By Tess Steele
Executive Staff
Almost 100 students flooded the Community Engagement House on February 8 to hear Tasha Saunders (C’17) present her senior Anthropology thesis, a thesis which critically assessed the current Honor Code system, a cornerstone of the University of the South.
The discussion opened with Saunders reading a journal entry from her last evening before suspension from Sewanee in 2013. Doing so made it clear that this project was deeply personal for Saunders, and those present could feel her honesty and vulnerability pulsate throughout the space. Saunders was reported to the Honor Council at the end of her first semester freshmen year, after copying a friend’s response to her final Psychology 101 homework assignment. She expressed feeling ostracized as a criminal because of the detached, formal, and institutionalized process of her experience with the Honor Council, a process which needed to feel genuine and be transparent.
To legitimize her emotions, difficulties, and frustrations with the current Honor Code system, she combined research with her own experience for her thesis. Saunders believes the Honor Council serves as a “performance” which upholds a limited definition of honor and fails to meet modern concepts of honor. Honor transcends the classroom, and the severity and rigidness of the current system fails to consider the whole of the individual’s character.
In August of her senior year Saunders began her project, collecting interviews and research throughout the semester. She interviewed ten students who had returned to Sewanee after being suspended for various Honor Council violations, dubbing these students “black horses.” The name was born when an interviewee could not recall the term black sheep when describing his feelings towards his rare position of having returned to campus after being found guilty of an Honor Code violation. Saunders continued using the term, incorporating it into her paper.
These interviews with “black horses” gave Saunders a reservoir of perspective for her thesis. She learned about misconceptions these students had about the Honor Code and about their individual experiences of returning to school after suspension. “My paper was a way to start talking about this experience. Honor is such a part of this community yet is never discussed. Therefore, honor is defined many different ways,” shared Saunders.

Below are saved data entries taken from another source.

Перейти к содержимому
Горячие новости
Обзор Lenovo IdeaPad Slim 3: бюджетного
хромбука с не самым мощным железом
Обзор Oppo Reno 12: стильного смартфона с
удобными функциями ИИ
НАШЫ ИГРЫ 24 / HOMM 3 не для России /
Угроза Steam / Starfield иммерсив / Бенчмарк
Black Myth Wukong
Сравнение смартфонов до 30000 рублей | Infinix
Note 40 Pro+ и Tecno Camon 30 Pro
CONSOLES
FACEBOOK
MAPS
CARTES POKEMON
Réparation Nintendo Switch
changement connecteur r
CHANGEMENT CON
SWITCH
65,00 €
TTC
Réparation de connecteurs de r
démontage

Saunders took issue with many parts of the current system, including the lack of transparency in the Honor Council system, the inadequacy of education about the code and about citations, the severity of punishment, and the formal, detached nature of Honor Council hearings. She feels that students should be able to explain how the code works prior to the signing of the Honor Code, maintaining a secure grasp of the system to ensure that they are never blindsided by the code.
With the most forgiving sentencing for an honor code violation being a one semester suspension, the severity of punishment is disheartening. In her research, Saunders found that many professors were in favor of degrees of punishment for offenses, not simply suspension. “Why do students on the Honor Council have more authority than professors? If professors want students to stay, why does the Honor Council have that power in the situation?” asked Saunders, challenging the council’s rigidity.
Saunders hopes to open the conversation about this difficult, yet fundamental part of Sewanee. Unintentional mistakes are not made into learning experiences, but rather are sources of anxiety, confusion, and trauma for students. She wants students to be critical of the system so others don’t have to “fall victim” to the code as she herself did. As the university evolves, tradition must follow suit if Sewanee is to foster growth and compassion amongst students, faculty, and community. She finished her discussion by encouraging those present to talk about honor and question the system’s immutability. “The goal of this paper is to redefine honor, because tradition is not always a good thing,” concluded Saunders.